It's not always fun and games in the Sun. Sometimes it's doom and gloom, fear and uncertainty, worry and concern...
Mineral, Virginia. One-hundred nineteen miles south. It's 5:30 in the evening. I've been on the road since 4:45 this morning, during which time I've gone from upstate New York, through Pennsylvania and into Maryland – about 262 tiring miles. If I can hold 50 mph, I'm looking at an 11:00 PM arrival.
Back roads are cute. Okay, poor word choice. Nice. Interesting. Fun. All of the above. None of the above. As my father always said, whenever I asked a particularly difficult question: It all depends. At night they're dark. No, make that Black. They have a penchant for making tight sweeping turns; right angle turns, and – in small towns, two "U" turns: one u-turn to get you going back from whence you came, then just fooling, one u-turn to once again head you in the right direction.

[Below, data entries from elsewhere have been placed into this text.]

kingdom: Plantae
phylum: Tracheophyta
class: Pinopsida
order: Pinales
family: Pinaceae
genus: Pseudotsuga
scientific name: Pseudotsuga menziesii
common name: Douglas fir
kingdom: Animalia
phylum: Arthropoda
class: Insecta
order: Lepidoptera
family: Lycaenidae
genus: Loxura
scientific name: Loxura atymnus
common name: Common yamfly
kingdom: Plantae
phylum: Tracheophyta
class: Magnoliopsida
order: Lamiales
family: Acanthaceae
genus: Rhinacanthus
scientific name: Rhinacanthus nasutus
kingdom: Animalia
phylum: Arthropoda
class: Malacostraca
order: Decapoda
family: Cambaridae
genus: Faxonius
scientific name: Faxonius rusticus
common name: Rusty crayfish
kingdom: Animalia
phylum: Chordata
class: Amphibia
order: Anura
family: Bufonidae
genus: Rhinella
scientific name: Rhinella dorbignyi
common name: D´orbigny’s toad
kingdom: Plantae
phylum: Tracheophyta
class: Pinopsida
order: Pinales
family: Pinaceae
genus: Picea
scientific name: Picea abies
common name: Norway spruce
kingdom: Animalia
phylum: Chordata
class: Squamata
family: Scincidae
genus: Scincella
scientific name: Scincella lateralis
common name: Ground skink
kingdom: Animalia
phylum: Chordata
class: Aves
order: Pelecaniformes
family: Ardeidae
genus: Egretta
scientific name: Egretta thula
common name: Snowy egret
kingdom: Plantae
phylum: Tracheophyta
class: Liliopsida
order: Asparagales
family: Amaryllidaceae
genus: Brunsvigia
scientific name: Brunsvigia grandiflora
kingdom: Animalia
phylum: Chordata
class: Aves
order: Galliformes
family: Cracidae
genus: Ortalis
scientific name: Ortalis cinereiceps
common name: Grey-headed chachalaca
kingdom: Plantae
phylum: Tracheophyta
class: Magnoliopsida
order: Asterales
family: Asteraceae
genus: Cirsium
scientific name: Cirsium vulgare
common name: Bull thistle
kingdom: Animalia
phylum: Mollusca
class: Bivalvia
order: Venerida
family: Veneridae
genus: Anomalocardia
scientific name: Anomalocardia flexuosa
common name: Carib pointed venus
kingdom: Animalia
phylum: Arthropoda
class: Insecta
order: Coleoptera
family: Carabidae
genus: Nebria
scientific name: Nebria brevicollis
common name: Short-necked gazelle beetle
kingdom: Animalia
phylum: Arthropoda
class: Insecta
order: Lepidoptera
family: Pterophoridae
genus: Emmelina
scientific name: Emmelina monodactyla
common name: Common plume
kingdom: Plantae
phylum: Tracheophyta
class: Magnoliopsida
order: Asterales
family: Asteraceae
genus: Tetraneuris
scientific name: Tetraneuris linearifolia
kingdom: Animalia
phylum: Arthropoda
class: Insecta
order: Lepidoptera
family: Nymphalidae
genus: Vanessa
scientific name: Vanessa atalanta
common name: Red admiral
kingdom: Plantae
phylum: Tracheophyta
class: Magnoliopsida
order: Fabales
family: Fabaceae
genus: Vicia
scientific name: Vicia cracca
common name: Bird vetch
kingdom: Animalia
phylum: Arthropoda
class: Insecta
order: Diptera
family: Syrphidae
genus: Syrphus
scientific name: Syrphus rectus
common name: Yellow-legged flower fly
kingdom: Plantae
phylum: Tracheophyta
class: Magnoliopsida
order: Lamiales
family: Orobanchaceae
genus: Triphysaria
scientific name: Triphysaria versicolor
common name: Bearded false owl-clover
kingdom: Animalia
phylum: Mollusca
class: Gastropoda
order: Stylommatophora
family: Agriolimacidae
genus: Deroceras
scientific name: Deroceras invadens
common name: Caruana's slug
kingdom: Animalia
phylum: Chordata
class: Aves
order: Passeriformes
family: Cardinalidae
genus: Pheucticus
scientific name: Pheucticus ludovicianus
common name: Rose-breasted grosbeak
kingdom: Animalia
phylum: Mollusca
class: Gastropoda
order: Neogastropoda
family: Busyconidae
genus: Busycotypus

And there's nothing out there beyond the feeble beam of your brights. Even less than nothing if you are foolish enough to lower your hi-beams: just two lanes, one in each direction with a painted line down the center.
When you're tired, hungry and chilled from lack of bodily fuel, the road becomes, if not hostile, at the very least, indifferent. "If you make it, fine. If you don't fine. Makes no difference to me", bounces back at you from the glare of your lights.
So you stare into the lighted roadway, watch fearfully as the trees at the edge of your beams grow closer together until there exists nothing but a solid wall of thick menacing entities, whispering to you words that stop just short of your hearing them. Are they words of encouragement, or portends of dangers yet to come, just ever so slightly, ahead.
Deers are nocturnal. Well, really, they're Moon-turnal: up with the Moonrise. Where is the Moon now? Is it up, and thus, so are the deers? Or is it and its horned friends resting?
You stare even more diligently, waiting for that instant when you are not alone on the road, but hurtling at warp speed toward two red circles that hover at eye's height, just at the edge of your beams reach.
Suddenly, on the right side beyond the trees, in the middle of the woods, there appears a huge light. Big, round, brilliantly white. And it's coming at you.
How can that be? It's the forest.... Your tired hands scramble for those levers that read "Stop", and you frantically start squeezing, your body pitching forward violently, yet still the light moves toward you, faster and faster and then....
It's a train, running on tracks that parallel the road, separated only by the thick line of trees that decide which is road and which is track. The eye swishes by, its body following madly behind, "ca clack, clackidy clack, clack, clack and clack. And gone.
And so it goes, minute after minute, hour after hour. At 12:20 AM, I turn the key, kill the engine, kick the kickstand down, and slowly unwind from the seat.